Some Tory backbenchers have been talking privately about how to remove the PM, after market turmoil led her to abandon her flagship tax policies.
Mr Hunt urged the party to unite behind her, as the pair held crunch talks to thrash out plans on tax and spending.
But a senior Tory MP said "the game is up" and called for Ms Truss to go.
Mr Hunt replaced Kwasi Kwarteng on Friday, after the former chancellor was fired following financial turbulence in the wake of last month's mini-budget and a backlash from a number of MPs in his party.
In a bid to restore market confidence, Ms Truss has junked key parts of the tax-cutting blueprint that was unveiled by Mr Kwarteng and won her the Tory leadership contest, putting her into office.
Measures already jettisoned from the £45bn package of unfunded tax cuts announced last month include scrapping the top income tax rate, and a freeze in corporation tax.
And Mr Hunt, who held talks with Ms Truss at her official Chequers country retreat earlier, has not ruled out further U-turns as he seeks to restore UK economic credibility.
In an interview with Laura Kuenssberg recorded on Saturday, he said he was not "taking anything off the table".
He warned of "difficult decisions both on spending and on tax," as he prepares to deliver an economic statement on 31 October to reassure investors he has a plan to get public debt under control.

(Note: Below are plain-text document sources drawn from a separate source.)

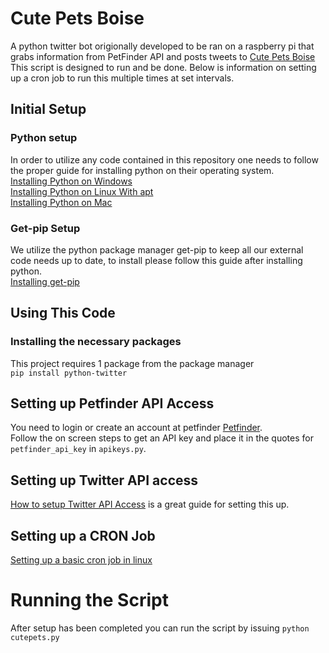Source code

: # Cute Pets Boise
A python twitter bot origionally developed to be ran on a raspberry pi that grabs information from PetFinder API and posts tweets to [Cute Pets Boise](www.twitter.com/cutepetsboise)
This script is designed to run and be done. Below is information on setting up a cron job to run this multiple times at set intervals.

## Initial Setup
### Python setup
In order to utilize any code contained in this repository one needs to follow the proper guide for installing python on their operating system.  
[Installing Python on Windows](http://docs.python-guide.org/en/latest/starting/install3/win/)  
[Installing Python on Linux With apt](http://docs.python-guide.org/en/latest/starting/install3/linux/)  
[Installing Python on Mac](http://docs.python-guide.org/en/latest/starting/install3/osx/)

### Get-pip Setup
We utilize the python package manager get-pip to keep all our external code needs up to date, to install please follow this guide after installing python.  
[Installing get-pip](https://pip.pypa.io/en/stable/installing/)

## Using This Code
### Installing the necessary packages
This project requires 1 package from the package manager  
`pip install python-twitter`  

## Setting up Petfinder API Access
You need to login or create an account at petfinder [Petfinder](https://www.petfinder.com/developers/api-key).  
Follow the on screen steps to get an API key and place it in the quotes for `petfinder_api_key` in `apikeys.py`.

## Setting up Twitter API access
[How to setup Twitter API Access](https://themepacific.com/how-to-generate-api-key-consumer-token-access-key-for-twitter-oauth/994/) is a great guide for setting this up.

## Setting up a CRON Job
[Setting up a basic cron job in linux](https://www.taniarascia.com/setting-up-a-basic-cron-job-in-linux/)

# Running the Script
After setup has been completed you can run the script by issuing `python cutepets.py`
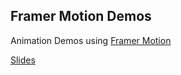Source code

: ## Framer Motion Demos

Animation Demos using [Framer Motion](https://slides.com/jensnyder/animations-in-react)

[Slides](https://slides.com/jensnyder/animations-in-react)
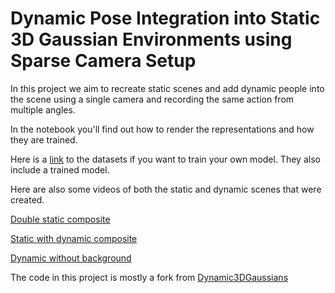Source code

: # Dynamic Pose Integration into Static 3D Gaussian Environments using Sparse Camera Setup
In this project we aim to recreate static scenes and add dynamic people into the scene using a single camera and recording the same action from multiple angles.

In the notebook you'll find out how to render the representations and how they are trained.

Here is a [link](https://drive.google.com/drive/folders/1jCHJ-p2XZ9G_YfjK8zg2acvkTjOCiYOD?usp=sharing) to the datasets if you want to train your own model. They also include a trained model.

Here are also some videos of both the static and dynamic scenes that were created.

[Double static composite](https://drive.google.com/file/d/18kkBAwH7lkDuBqbhszvDfKwbNQfevW1K/preview)

[Static with dynamic composite](https://drive.google.com/file/d/12Oh_4Zxk8LuQjZoeZhoGy7Y8x5aF4USe/preview)

[Dynamic without background](https://drive.google.com/file/d/1rJ09Zou75WvfTbCBbnYSOj-qAtoCydew/preview)


The code in this project is mostly a fork from [Dynamic3DGaussians](https://github.com/JonathonLuiten/Dynamic3DGaussians)
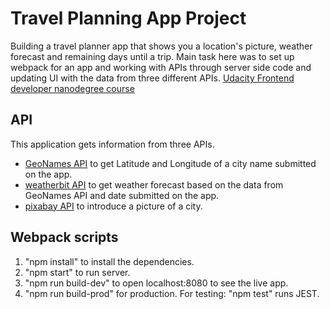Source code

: # Travel Planning App Project
Building a travel planner app that shows you a location's picture, weather forecast and remaining days until a trip. Main task here was to set up webpack for an app and working with APIs through server side code and updating UI with the data from three different APIs. [Udacity Frontend developer nanodegree course](https://www.udacity.com/course/front-end-web-developer-nanodegree--nd0011)

## API
This application gets information from three APIs.
- [GeoNames API](https://www.geonames.org/export/web-services.html) to get Latitude and Longitude of a city name submitted on the app.
- [weatherbit API](https://www.weatherbit.io/) to get weather forecast based on the data from GeoNames API and date submitted on the app.
- [pixabay API](https://pixabay.com/api/docs/) to introduce a picture of a city.

## Webpack scripts
1. "npm install" to install the dependencies.
2. "npm start" to run server.
3. "npm run build-dev" to open localhost:8080 to see the live app.
4. "npm run build-prod" for production.
For testing: "npm test" runs JEST.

However, there are newspaper reports that some Tory MPs have already begun talks about how to remove her from power, despite current party rules preventing a formal leadership challenge for a year.
Tactics reportedly under consideration include submitting no-confidence letters in a bid to force party bosses into a rule change, or changing party rules to allow MPs to bypass members and pick a new leader themselves.
Asked whether she could survive as PM, former minister Crispin Blunt told Channel 4: "No, I think the game is up and it's now a question as to how the succession is managed.
"If there is such a weight of opinion in the parliamentary party that we have to have a change then it will be effected."
Speaking to Sky News, senior backbencher Robert Halfon said "of course, colleagues are unhappy with what is going on", adding that "we're all talking to see what can be done about it".
He said he was not calling on Ms Truss to go, but called for a "dramatic reset" in the government's direction.
And in a blistering attack, he accused ministers of behaving like "libertarian jihadists" treating the public as "laboratory mice on which to carry out ultra, ultra free market experiments".